US 'believes Ukraine behind Moscow car bomb'

US 'believes Ukraine behind Moscow car bomb'

Washington reportedly admonished Kyiv after attack that killed daughter of Russian ultra-nationalist

Russian political scientist and ideologue Alexander Dugin delivers a speech during a memorial service for his daughter Darya Dugina, who was killed in a car bomb attack, in Moscow, on Aug 23. (Reuters Photo)
Russian political scientist and ideologue Alexander Dugin delivers a speech during a memorial service for his daughter Darya Dugina, who was killed in a car bomb attack, in Moscow, on Aug 23. (Reuters Photo)

US intelligence agencies believe parts of the Ukrainian government approved a car bomb attack near Moscow in August that killed Darya Dugina, the daughter of a prominent Russian nationalist, the New York Times reported, citing unidentified officials.

The United States took no part in the attack on Dugina and was not aware of it ahead of time, the Times reported. American officials admonished Ukrainian officials over the assassination, the newspaper said.

After the attack, Ukraine denied involvement in the killing while Russia’s Federal Security Service accused Ukraine’s secret services of being behind it.

Reuters could not immediately verify the report.

The Times quoted a Ukrainian presidential adviser, Mykhailo Podolyak, as repeating the denial that Kyiv was behind the attack. Podolyak did not immediately respond to a request from Reuters for comment on the report.
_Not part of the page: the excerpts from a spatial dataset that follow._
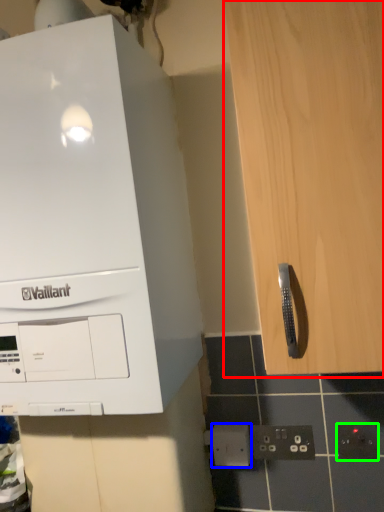
Question: Which object is positioned farthest from cabinetry (highlighted by a red box)? Select from electric outlet (highlighted by a blue box) and electric outlet (highlighted by a green box).

Choices:
 (A) electric outlet
 (B) electric outlet

Answer: (A)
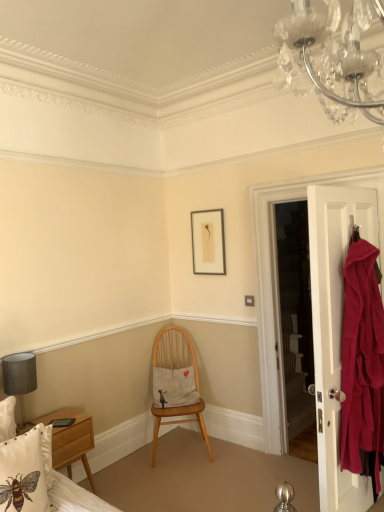
What do you see at coordinates (23, 474) in the screenshot? This screenshot has width=384, height=512. I see `white cotton pillow with bee design at lower left, the first pillow when ordered from front to back` at bounding box center [23, 474].

The image size is (384, 512). Describe the element at coordinates (208, 242) in the screenshot. I see `matte black picture frame at upper center` at that location.

Describe the element at coordinates (43, 477) in the screenshot. I see `white cotton bed at lower left` at that location.

At what (x,y) coordinates should I click in order to perform the action: click on white cotton pillow with bee design at lower left, the first pillow when ordered from front to back. Please return your answer as a coordinate pair (x, y). The width and height of the screenshot is (384, 512). Looking at the image, I should click on (23, 474).

From a real-world perspective, is white cotton bed at lower left physically located above or below matte gray lampshade at left?

white cotton bed at lower left is below matte gray lampshade at left.

Does white cotton bed at lower left have a lesser height compared to matte gray lampshade at left?

No.

Is white cotton bed at lower left oriented away from matte gray lampshade at left?

That's not correct — white cotton bed at lower left is not looking away from matte gray lampshade at left.

Which object is further away from the camera, white cotton bed at lower left or matte gray lampshade at left?

matte gray lampshade at left is behind.

In the image, there is a matte gray lampshade at left. Where is `door above it (from the image's perspective)`? The width and height of the screenshot is (384, 512). door above it (from the image's perspective) is located at coordinates (334, 329).

Is matte white door at right far away from matte gray lampshade at left?

Yes, matte white door at right and matte gray lampshade at left are located far from each other.

Looking at the image, does matte white door at right seem bigger or smaller compared to matte gray lampshade at left?

matte white door at right is bigger than matte gray lampshade at left.

Is point (328, 335) positioned before point (27, 368)?

Yes.

Looking at this image, from the image's perspective, between wooden chair at center and white cotton pillow with bee design at lower left, which is counted as the first pillow, starting from the left, who is located below?

wooden chair at center appears lower in the image.

Who is bigger, wooden chair at center or white cotton pillow with bee design at lower left, which is counted as the second pillow, starting from the back?

wooden chair at center is bigger.

From the picture: Between wooden chair at center and white cotton pillow with bee design at lower left, which is counted as the first pillow, starting from the left, which one has larger width?

wooden chair at center is wider.

Is the surface of wooden chair at center in direct contact with white cotton pillow with bee design at lower left, which appears as the 2th pillow when viewed from the right?

No, wooden chair at center is not with white cotton pillow with bee design at lower left, which appears as the 2th pillow when viewed from the right.

Is matte white door at right beside wooden chair at center?

matte white door at right and wooden chair at center are clearly separated.

Based on the photo, which is nearer, (311,260) or (155,432)?

The point (311,260) is closer to the camera.

Is matte white door at right turned away from wooden chair at center?

No, matte white door at right is not facing away from wooden chair at center.

Does point (160, 383) lie in front of point (43, 475)?

That is False.

Is wooden chair at center oriented towards white cotton bed at lower left?

No.

Looking at this image, considering the sizes of wooden chair at center and white cotton bed at lower left in the image, is wooden chair at center wider or thinner than white cotton bed at lower left?

wooden chair at center is wider than white cotton bed at lower left.

Does wooden chair at center have a larger size compared to white cotton bed at lower left?

Indeed, wooden chair at center has a larger size compared to white cotton bed at lower left.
While Russia has not retaliated in a specific way for the assassination, the United States is concerned that such attacks — while high in symbolic value — have little direct effect on the battlefield and could provoke Moscow to carry out its own strikes against senior Ukrainian officials.

US officials have been frustrated with Ukraine’s lack of transparency about its military and covert plans, especially on Russian soil, the Times said.

Since the beginning of the war, Ukraine’s security services have demonstrated their ability to reach into Russia to conduct sabotage operations. The killing of Dugina, however, would be one of the boldest operations to date — showing Ukraine can get very close to prominent Russians.

Some US officials suspect Dugina’s father, Alexander Dugin, a Russian ultranationalist, was the actual target of the operation and that the operatives who carried it out believed he would be in the vehicle with his daughter.

While the Pentagon and spy agencies have shared sensitive battlefield intelligence with the Ukrainians, helping them zero in on Russian command posts, supply lines and other key targets, the Ukrainians have not always told US officials what they plan to do, the Times said.